Jun 17, 2024

Milky Way Orgasms

 

Darren asked me, 
Were you ever scared? 
It was the first time anyone asked me that question, and I had to think about it. 
I certainly had to be scared a few times – but I couldn't remember them. 
I did, however, remember the moment I realized that fear is an illusion. 
It was about 3 in the morning. I woke up and decided I wanted to sit outside. 
I'd sat on my deck at night but never further than my wifi would allow. 
Because I like using the Sky Guide app 
That night, I woke with an urge to sit on the cold, 
late September ground in the back 40. 

The Milky Way usually 
hung above my yard like a mobile, 
its purply blue halo dripping trails of twinkling silver, 
but tonight, it was absent.
I gazed up beyond the layers of stars to infinite black dust.
In the depths of the forest's exhilarating darkness, I peered into the night.
From the corners of my eyes, I noticed shadows of various depths of black brush by me.
I focused, and they were all around me - 
moving like pedestrians on a noon-hour sidewalk.
Rhythms of various degrees of warmth moved the cold air, 
and I fought the urge to get up and run. 

I thought about orgasms, 
the exhilaration of waiting and the pure ecstasy of release. 
I fingered my memory for a quote from Poe but only came up with Shakespeare. 
There are more things in Heaven and Earth, Horatio, than are dreamt of in your philosophy. 
I pushed myself to stay – to wait and see what would happen. 
I sat in the night as the shadows moved over and around me. 
I didn't exist. 

I envisioned my heavily treed property in the daylight. 
I rationalized - these aren't bears or rapists or cougars because 
there are no predators on the island. 
I hypothesized the viability of shadows thrown on a moonless night. 
I concluded that what I was experiencing was the unknown. 
How could I fear it if I didn't know what it was? 
Fear, therefore, was irrational, an illusion.
To quote Roosevelt, There's nothing to fear but fear itself. 
Instead of running, I waited, embraced the unknown and released the fear. 
I was overcome with emotion and an ecstasy of the purest form. 
I thought I had seen the full depth of darkness until I saw shadows dancing within it. 
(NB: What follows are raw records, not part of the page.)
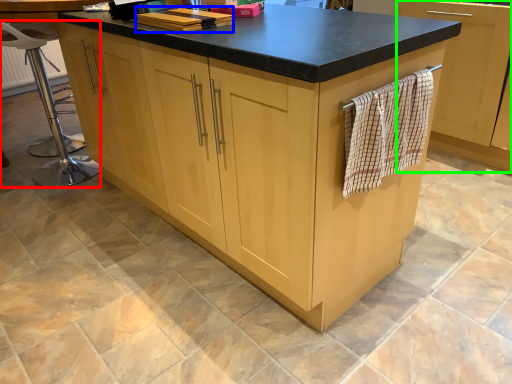
Question: Estimate the real-world distances between objects in this image. Which object is farther from bar stool (highlighted by a red box), book (highlighted by a blue box) or cabinetry (highlighted by a green box)?

Choices:
 (A) book
 (B) cabinetry

Answer: (B)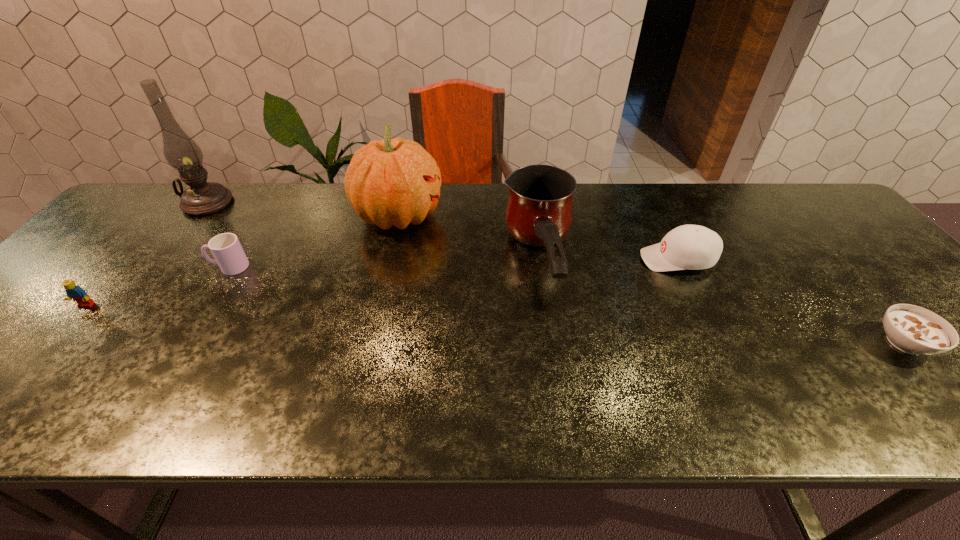
Where is `free space located on the left of the shortest object`? free space located on the left of the shortest object is located at coordinates (807, 342).

The image size is (960, 540). Find the location of `oil lamp at the far edge`. oil lamp at the far edge is located at coordinates (182, 153).

Find the location of a particular element. pumpkin that is at the far edge is located at coordinates (390, 182).

The height and width of the screenshot is (540, 960). What are the coordinates of `saucepan that is positioned at the far edge` in the screenshot? It's located at (539, 211).

Where is `oil lamp situated at the left edge`? The width and height of the screenshot is (960, 540). oil lamp situated at the left edge is located at coordinates (182, 153).

Find the location of a particular element. The width and height of the screenshot is (960, 540). Lego that is at the left edge is located at coordinates (73, 291).

At what (x,y) coordinates should I click in order to perform the action: click on object present at the right edge. Please return your answer as a coordinate pair (x, y). The width and height of the screenshot is (960, 540). Looking at the image, I should click on (912, 329).

Find the location of `object that is at the far left corner`. object that is at the far left corner is located at coordinates pos(182,153).

At what (x,y) coordinates should I click in order to perform the action: click on vacant space at the far edge of the desktop. Please return your answer as a coordinate pair (x, y). Looking at the image, I should click on (229, 229).

Find the location of `free region at the near edge of the desktop`. free region at the near edge of the desktop is located at coordinates (369, 426).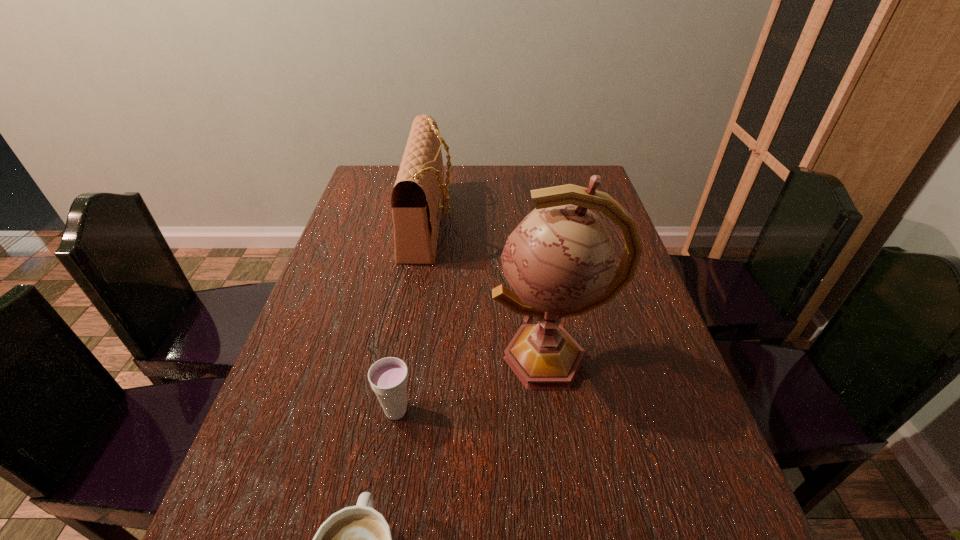
Locate an element on the screen. This screenshot has width=960, height=540. the rightmost object is located at coordinates (560, 261).

I want to click on globe, so click(560, 261).

The height and width of the screenshot is (540, 960). I want to click on handbag, so click(x=416, y=201).

Where is `the farthest object`? The width and height of the screenshot is (960, 540). the farthest object is located at coordinates (416, 201).

Where is `cup`? The image size is (960, 540). cup is located at coordinates [388, 377].

This screenshot has width=960, height=540. I want to click on free space located 0.120m on the front-facing side of the rightmost object, so click(436, 358).

Where is `blank space located on the front-facing side of the rightmost object`? The height and width of the screenshot is (540, 960). blank space located on the front-facing side of the rightmost object is located at coordinates (431, 358).

Identify the location of free space located on the front-facing side of the rightmost object. The width and height of the screenshot is (960, 540). (408, 358).

Identify the location of vacant point located 0.370m on the front-facing side of the farthest object. (574, 222).

The width and height of the screenshot is (960, 540). I want to click on free space located on the left of the cup, so click(342, 411).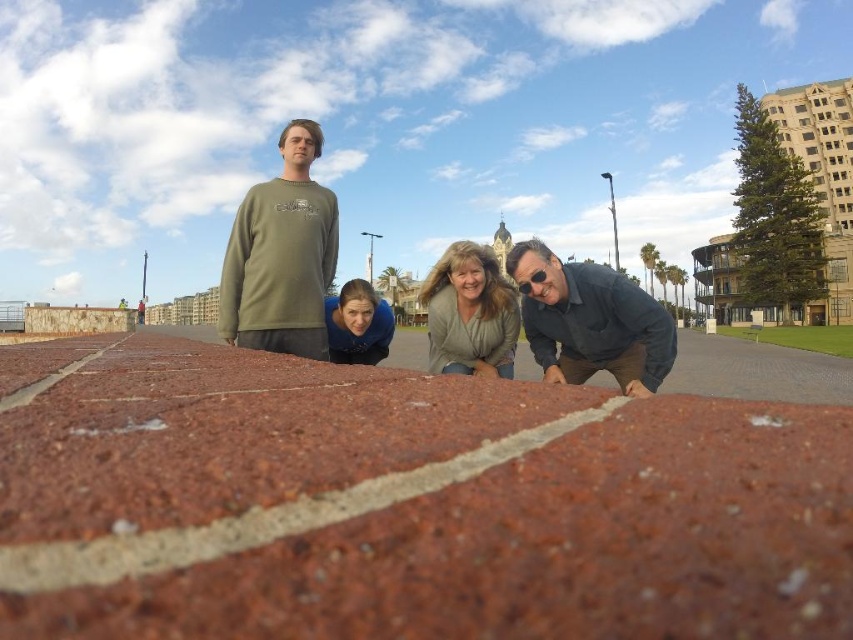
You are standing in the image and want to locate the dark gray shirt at lower right. What are the coordinates where you can find it?

The dark gray shirt at lower right can be found at coordinates point (590,321).

You are standing in the group photo scene and need to determine the order of two points based on their positions. Which point is closer to you, point (630,376) or point (811,358)?

Point (630,376) is in front of point (811,358), so it is closer to you.

You are a photographer trying to capture a photo of the group. You notice the green cotton shirt at center and the light brown sweater at center. Which one is more to the left in the image?

The green cotton shirt at center is positioned on the left side of the light brown sweater at center, so the green cotton shirt at center is more to the left.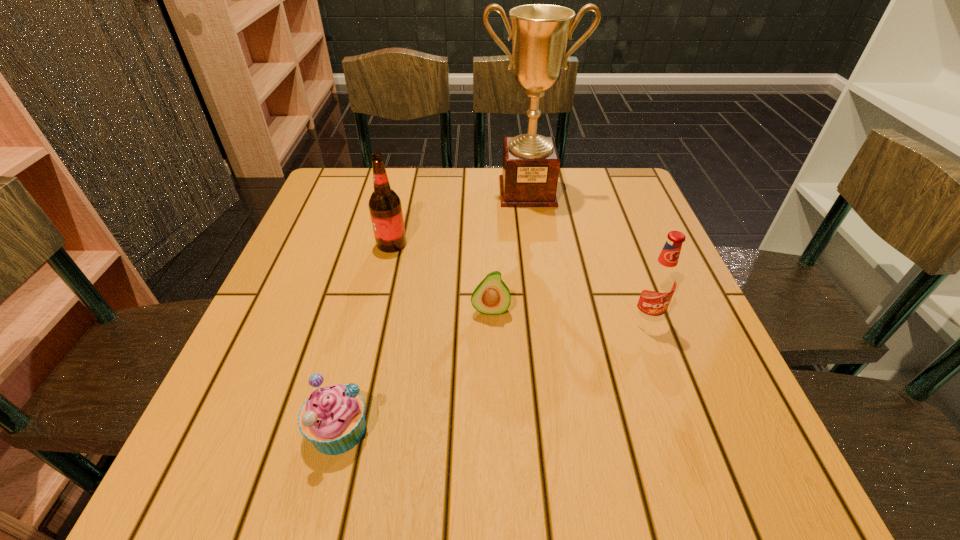
Image resolution: width=960 pixels, height=540 pixels. Identify the location of the farthest object. (540, 32).

Locate an element on the screen. This screenshot has height=540, width=960. the tallest object is located at coordinates (540, 32).

The image size is (960, 540). I want to click on the second farthest object, so point(385,207).

Identify the location of the farther root beer. (385, 207).

Find the location of a particular element. The height and width of the screenshot is (540, 960). the right root beer is located at coordinates (660, 281).

Find the location of `the nearer root beer`. the nearer root beer is located at coordinates (660, 281).

At what (x,y) coordinates should I click in order to perform the action: click on avocado. Please return your answer as a coordinate pair (x, y). The width and height of the screenshot is (960, 540). Looking at the image, I should click on (492, 296).

The width and height of the screenshot is (960, 540). I want to click on the nearest object, so coord(332,418).

Where is `free space located on the plaque of the farthest object`? This screenshot has width=960, height=540. free space located on the plaque of the farthest object is located at coordinates (542, 293).

Locate an element on the screen. vacant space located 0.220m on the right of the left root beer is located at coordinates (502, 244).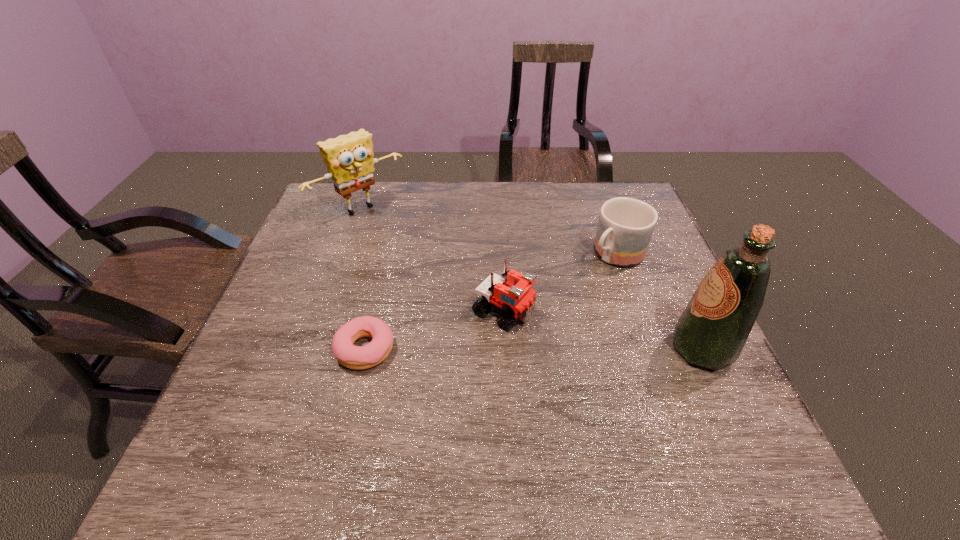
Where is `free spot on the desktop that is between the shortest object and the olive oil and is positioned on the face of the farthest object`? This screenshot has height=540, width=960. free spot on the desktop that is between the shortest object and the olive oil and is positioned on the face of the farthest object is located at coordinates coord(512,349).

Identify the location of vacant spot on the desktop that is between the doughnut and the olive oil and is positioned on the side with the handle of the second farthest object. Image resolution: width=960 pixels, height=540 pixels. (506, 349).

At what (x,y) coordinates should I click in order to perform the action: click on vacant spot on the desktop that is between the shortest object and the tallest object and is positioned on the front-facing side of the third object from left to right. Please return your answer as a coordinate pair (x, y). The image size is (960, 540). Looking at the image, I should click on (578, 349).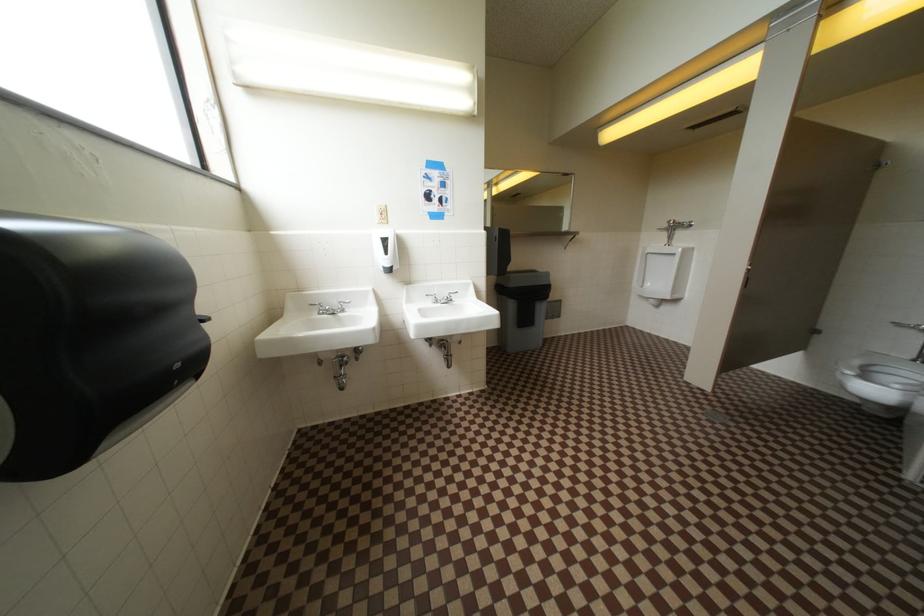
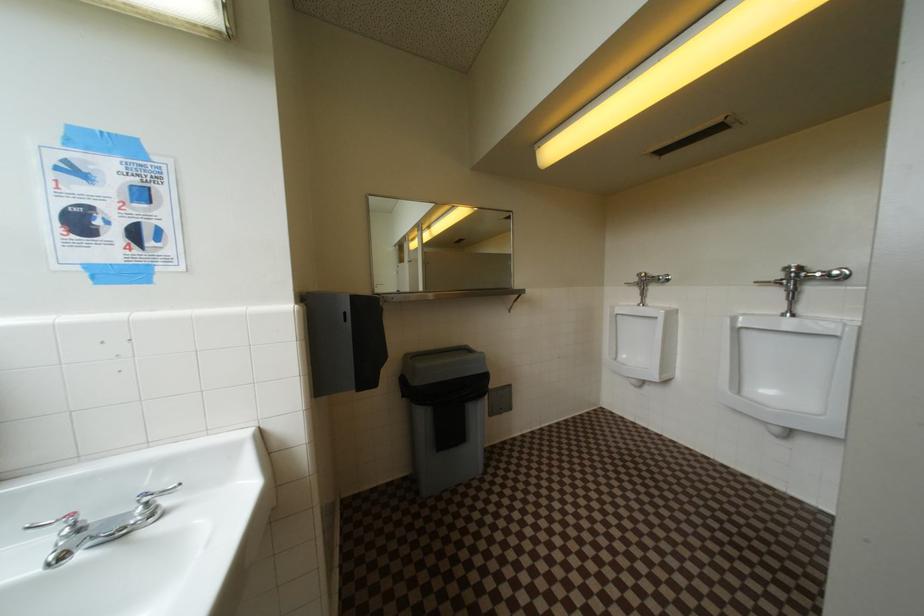
What movement of the cameraman would produce the second image?

The movement direction of the cameraman is right, forward.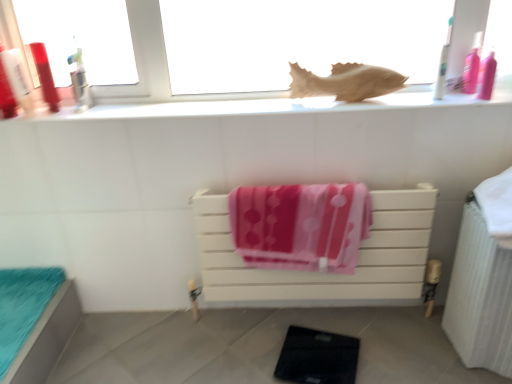
The height and width of the screenshot is (384, 512). I want to click on vacant area on top of white wooden towel rack at center, the first furniture positioned from the right (from a real-world perspective), so click(x=301, y=182).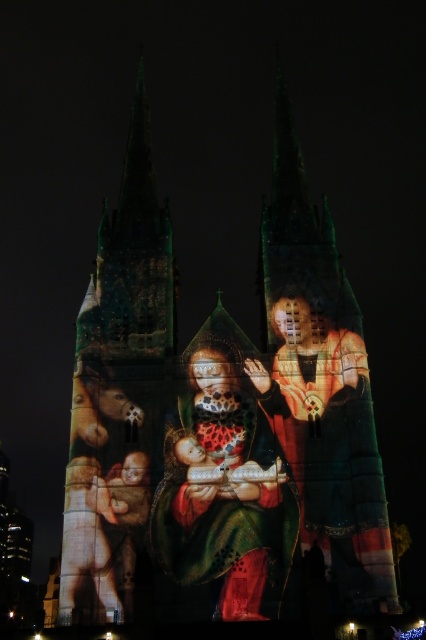
Question: Can you confirm if matte gold and red fabric at center is positioned above matte gold robe at center?

Choices:
 (A) no
 (B) yes

Answer: (A)

Question: Can you confirm if matte gold and red fabric at center is positioned above matte gold robe at center?

Choices:
 (A) yes
 (B) no

Answer: (B)

Question: Among these objects, which one is nearest to the camera?

Choices:
 (A) matte gold robe at center
 (B) matte gold and red fabric at center

Answer: (A)

Question: Which point is closer to the camera?

Choices:
 (A) matte gold and red fabric at center
 (B) matte gold robe at center

Answer: (B)

Question: Does matte gold and red fabric at center have a larger size compared to matte gold robe at center?

Choices:
 (A) no
 (B) yes

Answer: (A)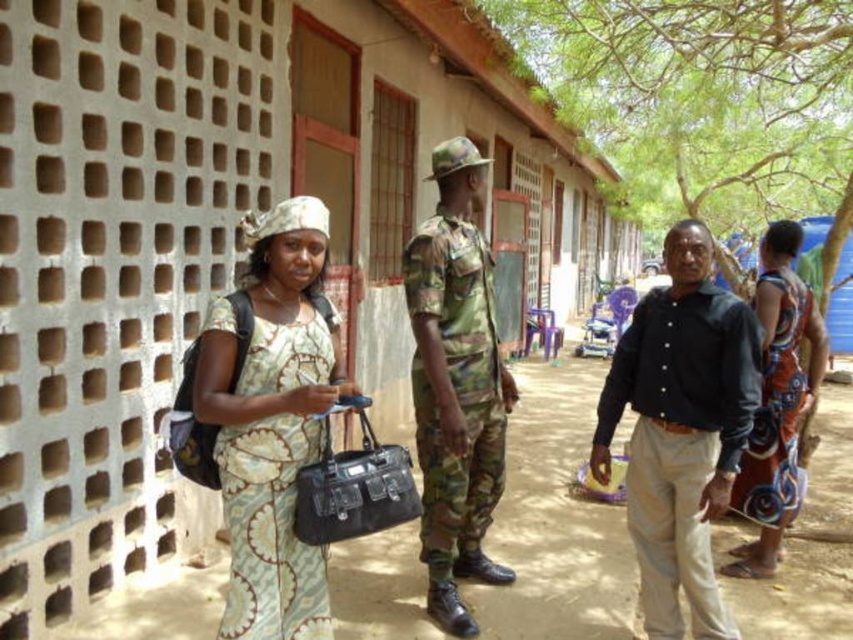
Question: Can you confirm if patterned fabric dress at center is bigger than camouflage fabric uniform at center?

Choices:
 (A) yes
 (B) no

Answer: (B)

Question: Does patterned fabric dress at center come behind printed fabric dress at right?

Choices:
 (A) no
 (B) yes

Answer: (A)

Question: Does patterned fabric dress at center have a smaller size compared to printed fabric dress at right?

Choices:
 (A) no
 (B) yes

Answer: (B)

Question: Which of the following is the farthest from the observer?

Choices:
 (A) camouflage fabric uniform at center
 (B) printed fabric dress at right
 (C) black cotton shirt at center
 (D) patterned fabric dress at center

Answer: (B)

Question: Which of the following is the farthest from the observer?

Choices:
 (A) (646, 604)
 (B) (419, 445)

Answer: (B)

Question: Which object appears closest to the camera in this image?

Choices:
 (A) printed fabric dress at right
 (B) patterned fabric dress at center
 (C) black cotton shirt at center
 (D) camouflage fabric uniform at center

Answer: (B)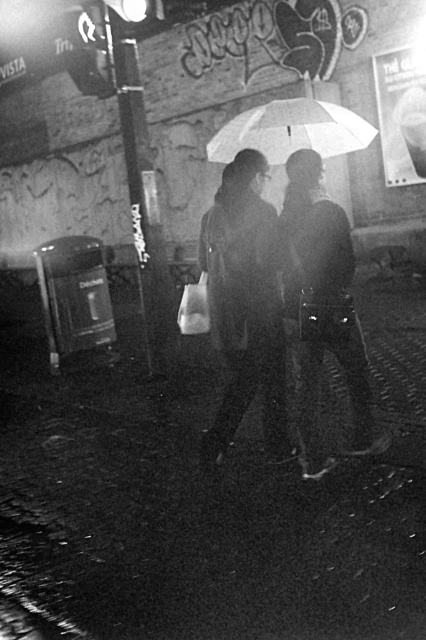
Can you confirm if matte black umbrella at center is wider than white matte umbrella at upper center?

Correct, the width of matte black umbrella at center exceeds that of white matte umbrella at upper center.

Who is positioned more to the right, matte black umbrella at center or white matte umbrella at upper center?

Positioned to the right is white matte umbrella at upper center.

Who is more distant from viewer, (299, 333) or (276, 116)?

The point (276, 116) is more distant.

This screenshot has width=426, height=640. Identify the location of matte black umbrella at center. (322, 307).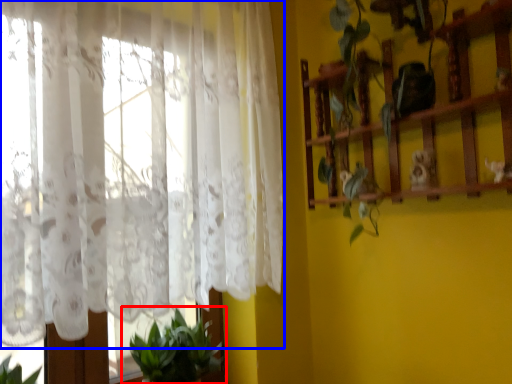
Question: Among these objects, which one is nearest to the camera, houseplant (highlighted by a red box) or curtain (highlighted by a blue box)?

Choices:
 (A) houseplant
 (B) curtain

Answer: (B)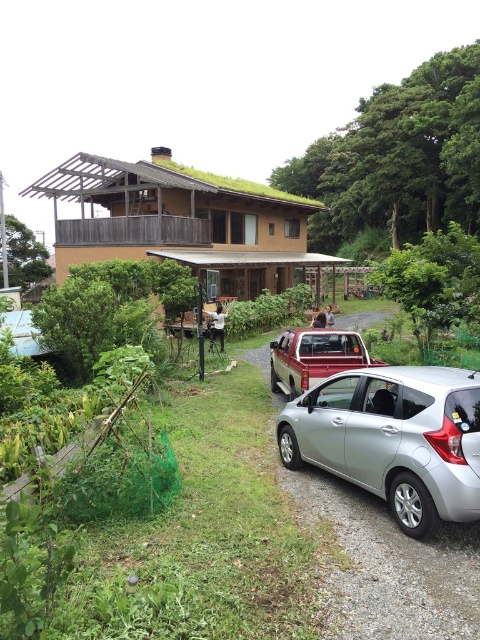
Question: Does metallic silver car at lower center have a greater width compared to silver metallic sedan at center?

Choices:
 (A) no
 (B) yes

Answer: (B)

Question: Based on their relative distances, which object is nearer to the silver metallic sedan at center?

Choices:
 (A) silver metallic car at lower right
 (B) metallic silver car at lower center

Answer: (B)

Question: Can you confirm if silver metallic car at lower right is positioned to the left of silver metallic sedan at center?

Choices:
 (A) yes
 (B) no

Answer: (B)

Question: Which object is closer to the camera taking this photo?

Choices:
 (A) metallic silver car at lower center
 (B) silver metallic sedan at center
 (C) silver metallic car at lower right

Answer: (A)

Question: Is silver metallic car at lower right thinner than silver metallic sedan at center?

Choices:
 (A) no
 (B) yes

Answer: (B)

Question: Which point appears closest to the camera in this image?

Choices:
 (A) (406, 563)
 (B) (455, 384)
 (C) (349, 348)

Answer: (A)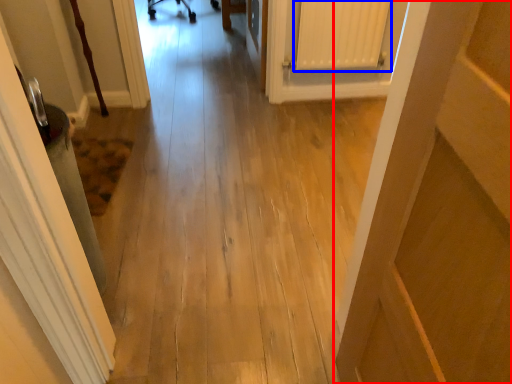
Question: Which object appears farthest to the camera in this image, door (highlighted by a red box) or radiator (highlighted by a blue box)?

Choices:
 (A) door
 (B) radiator

Answer: (B)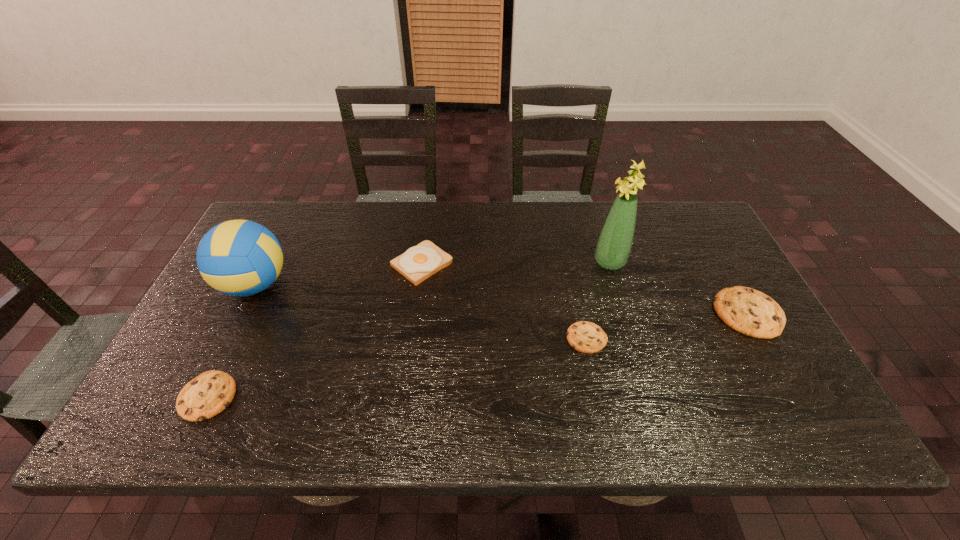
To make them evenly spaced by inserting another cookie among them, please locate a free space for this new cookie. Please provide its 2D coordinates. Your answer should be formatted as a tuple, i.e. [(x, y)], where the tuple contains the x and y coordinates of a point satisfying the conditions above.

[(408, 366)]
My friend came to stay with me for some October 31st shenanigans. 
We sat around the fire in the backyard until the last ember burned 
and the treetops melted into the night sky. 
On our way back to the cabin, the shadows emerged. 
I didn't say anything. 
Dude, what the fuck is that? Seriously, what the fuck! 
I still smile thinking about that night. 
That's the unknown. Just welcome it in and ride it out.